Where will your work with 'Literature across Frontiers' take you next?
"We have been organizing poetry translation workshops. The rationale for this particular model that we have been applying is that there are sometimes no translators between very small languages. So what we've been doing - it's nothing new really - is to bring together poets, who are also translators. Often they are very distinguished poets, very well known in their own country or beyond, and we bring them together in a group in a location for about a week, and they translate each others' poetry, via a bridge language, which is usually English or French or German. So this is one of the things we are definitely going to continue. The next one will actually take place in the Shetland Islands with a group of Nordic poets from Latvia, Estonia to Iceland, Norway and obviously local poets from the Shetlands. We are also going to concentrate more on the United Kingdom, because that is really a spot on the map of Europe that needs attention."

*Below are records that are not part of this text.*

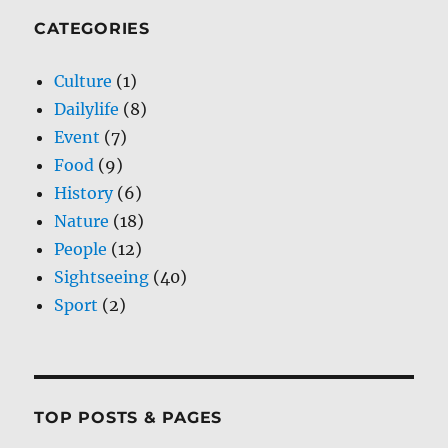
CATEGORIES
Culture
(1)
Dailylife
(8)
Event
(7)
Food
(9)
History
(6)
Nature
(18)
People
(12)
Sightseeing
(40)
Sport
(2)
TOP POSTS & PAGES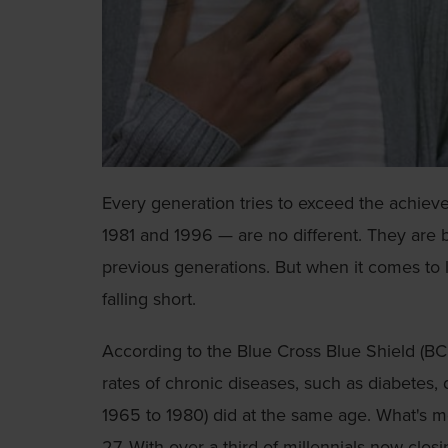
Every generation tries to exceed the achiev
1981 and 1996 — are no different. They are
previous generations. But when it comes to 
falling short.
According to the Blue Cross Blue Shield (B
rates of chronic diseases, such as diabetes
1965 to 1980) did at the same age. What's mor
27. With over a third of millennials now clos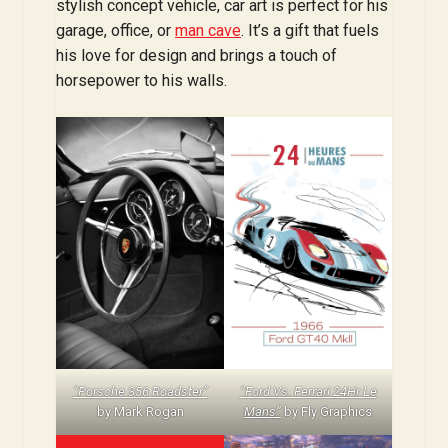
stylish concept vehicle, car art is perfect for his
garage, office, or
man cave
. It’s a gift that fuels
his love for design and brings a touch of
horsepower to his walls.
“Porsche 356 Roadster”
“Ford Vs. Ferrari 24Hr Le
by Mark Rogan
Mans”
by Fly Graphics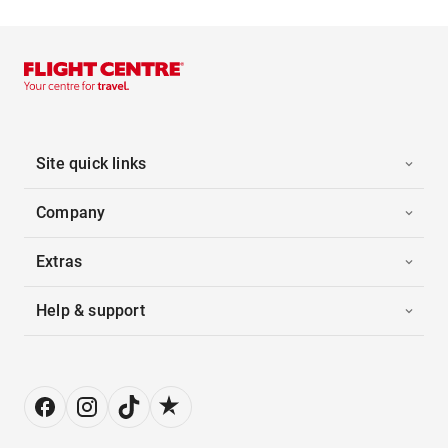
Site quick links
Company
Extras
Help & support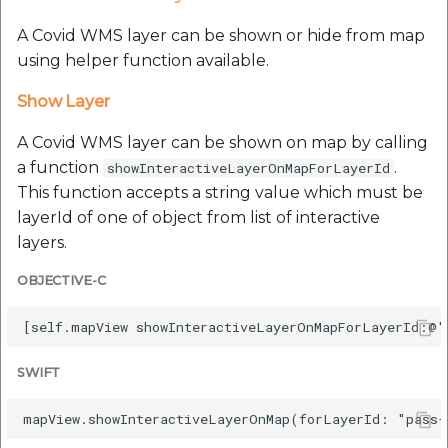
A Covid WMS layer can be shown or hide from map
using helper function available.
Show Layer
A Covid WMS layer can be shown on map by calling
a function
.
showInteractiveLayerOnMapForLayerId
This function accepts a string value which must be
layerId of one of object from list of interactive
layers.
OBJECTIVE-C
SWIFT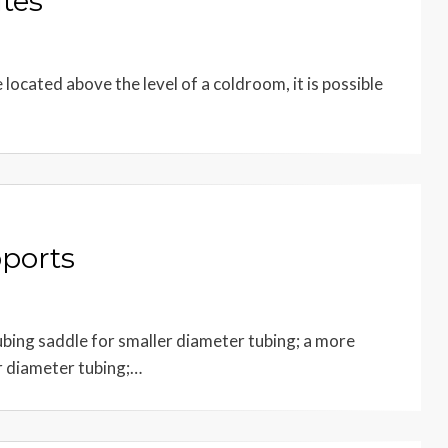
tes
ocated above the level of a coldroom, it is possible
pports
ubing saddle for smaller diameter tubing; a more
r diameter tubing;…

Why exactly the United Kingdom as a new focus?"Well, I've already mentioned that British publishers do not really publish translations. Maybe they would like to but they don't get enough information, so they don't know which titles to look at. So we're planning to actually start publishing a quarterly publication, which won't be a magazine - it will be an offer to publishers of specific titles with all the bits and pieces that an agent would give them, a synopsis, information about the author, about the title, where the writer is sold, and a translated sample. And this is really important, that you have to have at least a chapter. Usually more is better, so that they can read, and it has to be a good translation."